Read GB2312 encoding page using Ruby

482 Views Asked by At

I am trying to parse GB2312 encoded page (http://news.qq.com/a/20140824/015032.htm), and this is my code.

I am not yet into the parsing part, just in the open and read, and I got error.

This is my code:

require 'open-uri'
open("http://news.qq.com/a/20140824/015032.htm").read

And this is the error:

Encoding::InvalidByteSequenceError: "\x8B" on GB2312

I am using Ruby 2.0.0p247

Any solution?

3

There are 3 best solutions below

0
On BEST ANSWER

I don't know exactly why this happens when calling .read, but you can work around it if you are using Nokogiri.

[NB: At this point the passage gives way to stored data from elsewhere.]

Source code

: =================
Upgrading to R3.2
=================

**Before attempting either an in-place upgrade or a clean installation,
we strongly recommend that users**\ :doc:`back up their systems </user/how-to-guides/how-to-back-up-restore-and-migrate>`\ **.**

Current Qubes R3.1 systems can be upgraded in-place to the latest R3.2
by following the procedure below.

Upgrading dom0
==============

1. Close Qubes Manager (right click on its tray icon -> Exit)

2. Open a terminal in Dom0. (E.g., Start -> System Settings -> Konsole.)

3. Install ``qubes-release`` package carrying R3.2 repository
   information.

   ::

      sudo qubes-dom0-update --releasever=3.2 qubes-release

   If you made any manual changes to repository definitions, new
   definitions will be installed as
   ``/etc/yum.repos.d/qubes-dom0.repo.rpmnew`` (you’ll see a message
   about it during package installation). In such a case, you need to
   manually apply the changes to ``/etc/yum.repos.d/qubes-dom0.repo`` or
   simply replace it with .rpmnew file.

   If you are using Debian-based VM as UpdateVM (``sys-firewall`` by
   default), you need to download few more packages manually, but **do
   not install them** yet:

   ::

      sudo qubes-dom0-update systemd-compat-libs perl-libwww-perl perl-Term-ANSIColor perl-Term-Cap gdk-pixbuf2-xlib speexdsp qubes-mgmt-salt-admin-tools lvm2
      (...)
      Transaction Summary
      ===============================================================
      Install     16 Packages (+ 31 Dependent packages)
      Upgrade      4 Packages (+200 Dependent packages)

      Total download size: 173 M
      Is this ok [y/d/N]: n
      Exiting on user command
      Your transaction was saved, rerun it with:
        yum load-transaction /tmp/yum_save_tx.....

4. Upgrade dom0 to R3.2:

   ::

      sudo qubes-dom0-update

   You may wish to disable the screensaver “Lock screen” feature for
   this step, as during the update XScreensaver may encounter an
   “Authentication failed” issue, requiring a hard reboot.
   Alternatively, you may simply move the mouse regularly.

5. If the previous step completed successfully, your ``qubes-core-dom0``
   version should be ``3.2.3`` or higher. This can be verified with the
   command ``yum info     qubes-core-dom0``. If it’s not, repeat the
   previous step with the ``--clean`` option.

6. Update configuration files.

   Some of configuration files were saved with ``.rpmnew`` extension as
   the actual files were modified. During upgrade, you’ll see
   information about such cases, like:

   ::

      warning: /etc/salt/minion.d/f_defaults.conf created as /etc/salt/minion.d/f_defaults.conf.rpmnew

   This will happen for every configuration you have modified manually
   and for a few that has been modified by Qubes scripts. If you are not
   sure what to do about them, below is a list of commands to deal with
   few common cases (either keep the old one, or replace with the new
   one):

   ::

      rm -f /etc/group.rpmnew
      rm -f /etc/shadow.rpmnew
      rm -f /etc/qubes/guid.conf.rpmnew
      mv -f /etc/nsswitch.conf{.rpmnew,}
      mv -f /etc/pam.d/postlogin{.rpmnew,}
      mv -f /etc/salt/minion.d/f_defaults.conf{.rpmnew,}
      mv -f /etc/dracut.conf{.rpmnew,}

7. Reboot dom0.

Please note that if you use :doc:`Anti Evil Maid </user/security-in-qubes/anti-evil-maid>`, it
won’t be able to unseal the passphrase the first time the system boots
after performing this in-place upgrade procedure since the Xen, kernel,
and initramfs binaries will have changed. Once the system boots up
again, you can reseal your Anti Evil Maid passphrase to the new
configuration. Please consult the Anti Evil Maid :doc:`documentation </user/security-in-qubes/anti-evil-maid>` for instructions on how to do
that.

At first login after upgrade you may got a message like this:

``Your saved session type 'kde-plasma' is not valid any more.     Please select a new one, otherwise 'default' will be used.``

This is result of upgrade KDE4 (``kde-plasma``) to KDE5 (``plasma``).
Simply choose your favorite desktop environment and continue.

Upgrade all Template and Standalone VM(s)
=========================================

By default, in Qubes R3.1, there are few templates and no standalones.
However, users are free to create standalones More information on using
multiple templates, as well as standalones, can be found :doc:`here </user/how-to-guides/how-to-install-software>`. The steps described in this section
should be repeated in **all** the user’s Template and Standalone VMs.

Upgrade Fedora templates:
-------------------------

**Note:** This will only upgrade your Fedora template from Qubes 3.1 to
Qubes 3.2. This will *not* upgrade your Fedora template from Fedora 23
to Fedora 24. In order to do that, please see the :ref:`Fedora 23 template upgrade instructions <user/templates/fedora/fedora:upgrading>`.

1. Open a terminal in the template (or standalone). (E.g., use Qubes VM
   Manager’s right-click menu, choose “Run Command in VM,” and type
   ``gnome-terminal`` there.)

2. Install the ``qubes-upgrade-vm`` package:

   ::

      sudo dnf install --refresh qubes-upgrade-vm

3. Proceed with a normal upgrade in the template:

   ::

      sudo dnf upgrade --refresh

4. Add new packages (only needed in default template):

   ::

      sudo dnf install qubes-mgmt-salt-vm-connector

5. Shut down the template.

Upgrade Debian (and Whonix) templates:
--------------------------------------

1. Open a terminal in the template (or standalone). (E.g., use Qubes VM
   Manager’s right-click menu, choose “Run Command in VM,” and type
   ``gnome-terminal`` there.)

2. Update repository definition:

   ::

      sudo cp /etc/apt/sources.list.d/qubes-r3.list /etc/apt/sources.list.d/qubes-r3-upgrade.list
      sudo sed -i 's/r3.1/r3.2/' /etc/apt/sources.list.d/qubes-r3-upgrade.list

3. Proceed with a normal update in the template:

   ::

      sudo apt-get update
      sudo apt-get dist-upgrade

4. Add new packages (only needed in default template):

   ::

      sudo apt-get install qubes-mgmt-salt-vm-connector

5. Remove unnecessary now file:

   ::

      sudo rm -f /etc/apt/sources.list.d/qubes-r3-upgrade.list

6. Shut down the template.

Just pass the file object directly to Nokogiri without calling .read:

require 'open-uri'
file = open("http://news.qq.com/a/20140824/015032.htm")
document = Nokogiri(file)
0
On

you can try this

document = Nokogiri::HTML(open("http://news.qq.com/a/20140824/015032.htm"), nil, "GB18030")
0
On

I cannot duplicate the error using 2.0.0p247,

require 'open-uri'
open("http://news.qq.com/a/20140824/015032.htm").read

Works fine.

However

require 'open-uri'
open("http://news.qq.com/a/20140824/015032.htm").read.encode('utf-8')

will raise the error

Encoding::InvalidByteSequenceError: "\x8B" on GB2312

Are you trying to do some encoding conversion?